Collected data entries
____________

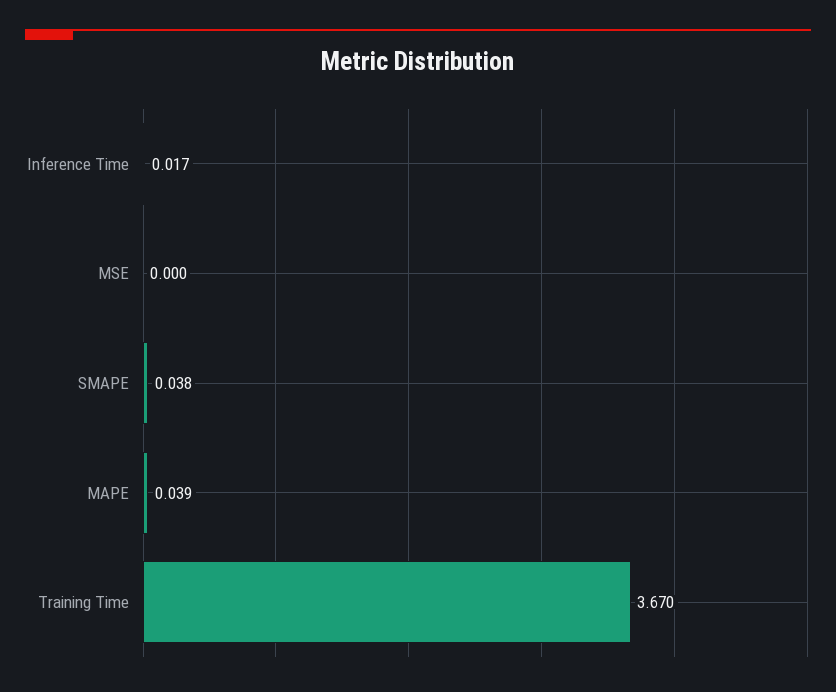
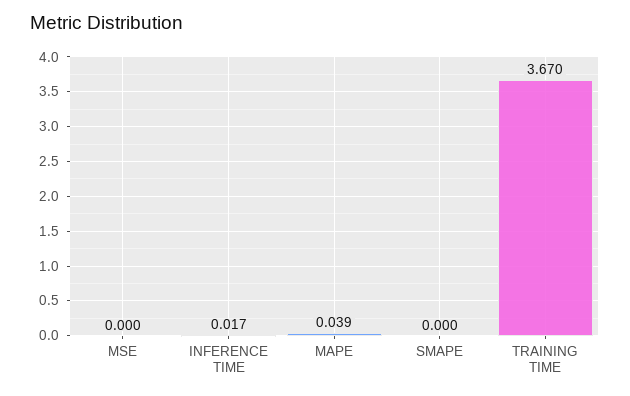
SMAPE: 0.038 -> 0

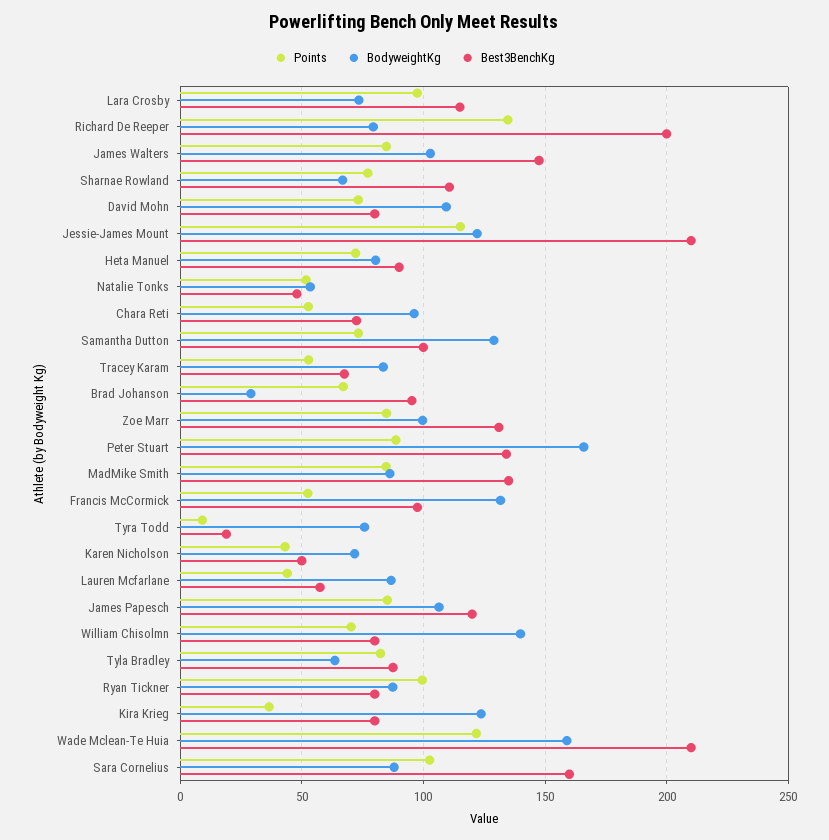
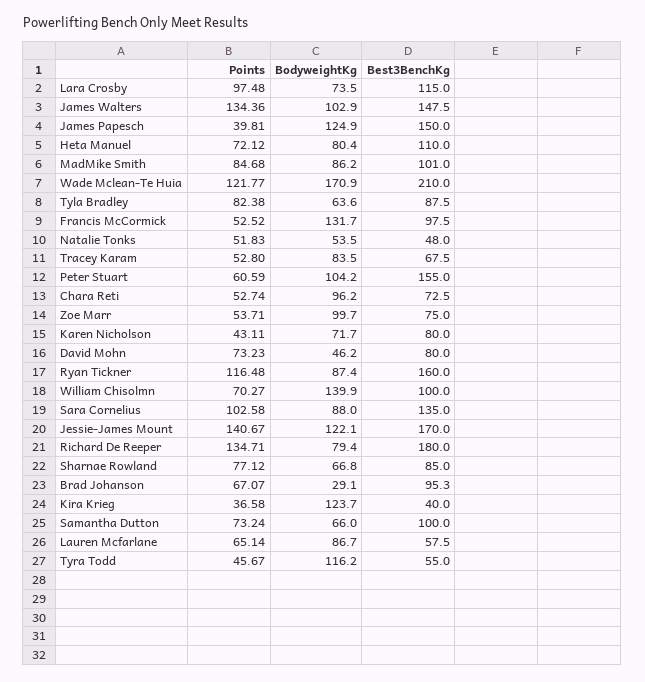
Best3BenchKg, Richard De Reeper: 200 -> 180
Points, James Walters: 85 -> 134.36
Best3BenchKg, Sharnae Rowland: 110 -> 85
BodyweightKg, David Mohn: 110 -> 46.2
Points, Jessie-James Mount: 115 -> 140.67
Best3BenchKg, Jessie-James Mount: 210 -> 170
Best3BenchKg, Heta Manuel: 90 -> 110
BodyweightKg, Samantha Dutton: 130 -> 66
Points, Zoe Marr: 85 -> 53.71
Best3BenchKg, Zoe Marr: 130 -> 75
Points, Peter Stuart: 90 -> 60.59
BodyweightKg, Peter Stuart: 165 -> 104.2
Best3BenchKg, Peter Stuart: 135 -> 155
Best3BenchKg, MadMike Smith: 135 -> 101
Points, Tyra Todd: 10 -> 45.67
BodyweightKg, Tyra Todd: 75 -> 116.2
Best3BenchKg, Tyra Todd: 20 -> 55
Best3BenchKg, Karen Nicholson: 50 -> 80
Points, Lauren Mcfarlane: 45 -> 65.14
Points, James Papesch: 85 -> 39.81
BodyweightKg, James Papesch: 105 -> 124.9
Best3BenchKg, James Papesch: 120 -> 150
Best3BenchKg, William Chisolmn: 80 -> 100
Points, Ryan Tickner: 100 -> 116.48
Best3BenchKg, Ryan Tickner: 80 -> 160
Best3BenchKg, Kira Krieg: 80 -> 40
BodyweightKg, Wade Mclean-Te Huia: 160 -> 170.9
Best3BenchKg, Sara Cornelius: 160 -> 135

____________

Using the records above, write out exactly the lines from the one containing "Best3BenchKg, MadMike Smith: 135 -> 101" through the last, and add nothing.

Answer to the exercise
Best3BenchKg, MadMike Smith: 135 -> 101
Points, Tyra Todd: 10 -> 45.67
BodyweightKg, Tyra Todd: 75 -> 116.2
Best3BenchKg, Tyra Todd: 20 -> 55
Best3BenchKg, Karen Nicholson: 50 -> 80
Points, Lauren Mcfarlane: 45 -> 65.14
Points, James Papesch: 85 -> 39.81
BodyweightKg, James Papesch: 105 -> 124.9
Best3BenchKg, James Papesch: 120 -> 150
Best3BenchKg, William Chisolmn: 80 -> 100
Points, Ryan Tickner: 100 -> 116.48
Best3BenchKg, Ryan Tickner: 80 -> 160
Best3BenchKg, Kira Krieg: 80 -> 40
BodyweightKg, Wade Mclean-Te Huia: 160 -> 170.9
Best3BenchKg, Sara Cornelius: 160 -> 135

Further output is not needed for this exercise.